Again, the OpenAI document provides some clarity here:
AI systems go well beyond preserving the content of individual works by learning patterns in their whole training corpus and then using those patterns to generate entirely novel media. Well-constructed AI systems generally do not regenerate, in any nontrivial portion, unaltered data from any particular work in their training corpus. Indeed, the entire utility of such systems is dependent on the fact that, by learning patterns from its training corpus, an AI system can eventually generate media that shares some commonalities with works in the corpus (in the same way that English sentences share some commonalities with each other by sharing a common grammar and vocabulary) but cannot be found in it. Furthermore, since such patterns only emerge after consuming an enormous number of works, each single work consumed in the training process contributes very little to the overall AI system.
The interpolation videos show that the GAN is able to smoothly interpolate between a wide variety of characters and poses. If the AI were simply replicating already existing art, it would not be able to do this.
2.3 I'm an artist, and I don't feel good about this.
Understandable. We're still in the early days of artificial intelligence, and it can be alarming seeing how quickly AI is progressing on being able to produce high-quality art.
It may be helpful to remember that the GAN isn't simply copying parts of existing artwork and replicating or modifying them. Rather, it is looking at hundreds of thousands of distinct pieces of art and "learning" an internal representation of what constitutes a pony, similar to how a human artist looks at hundreds of thousands of images while learning to draw.
For what it's worth, it might also help to remember that in the grand scheme of things, this project probably isn't a threat to anyone's livelihood. As with This Fursona Does Not Exist, people will likely talk about it for a few weeks and then forget about it.
2.4 Is it possible to opt out of having my art used to train the network?

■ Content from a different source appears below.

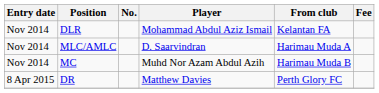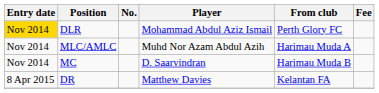DLR | Entry date: no background -> gold background
DLR | From club: Kelantan FA -> Perth Glory FC
MLC/AMLC | Player: D. Saarvindran -> Muhd Nor Azam Abdul Azih
MC | Player: Muhd Nor Azam Abdul Azih -> D. Saarvindran
DR | From club: Perth Glory FC -> Kelantan FA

While I certainly would like to respect the wishes of artists here, there are several factors that make this difficult:
- It is difficult to manually track all of the artists who have asked to opt out, especially when their usernames on Twitter are different than their usernames on other sites, or when their art isn't properly credited.
- Many people have raised concerns about their art being posted on e621 and Derpibooru without their knowledge or permission. In these cases, I would recommend they follow e621/Derpibooru's takedown procedure.
- Once a neural network has been trained, it is virtually impossible to have it "forget" individual images it was trained on, similar to how it is basically impossible to have a real human forget things they've seen. Doing so would require retraining the entire network from scratch with a new dataset, which isn't really feasible every time someone wishes to opt out. Training the network is extremely expensive -- 13+ days of training, costing over $10,000 worth of Google Cloud credits (which were, thankfully, provided for free via Google's TFRC program), in addition to the time cost of having to recreate the dataset, re-train the model, and regenerate all of the sample images on the website after the model has been retrained.
Therefore, it unfortunately isn't possible to allow artists to opt out once the network has been trained.
Also, note that TPDNE was trained on art from nearly 17,000 unique artists, and even the most prolific artists' images make up less than 0.4% of the dataset (less than 400 images out of 104k), so it is unlikely that the network will produce images that copy any one particular person's unique art style.
2.5 Who owns the generated images?
I claim no legal ownership or rights to any of the images generated by this AI. All characters depicted are property of their respective owners.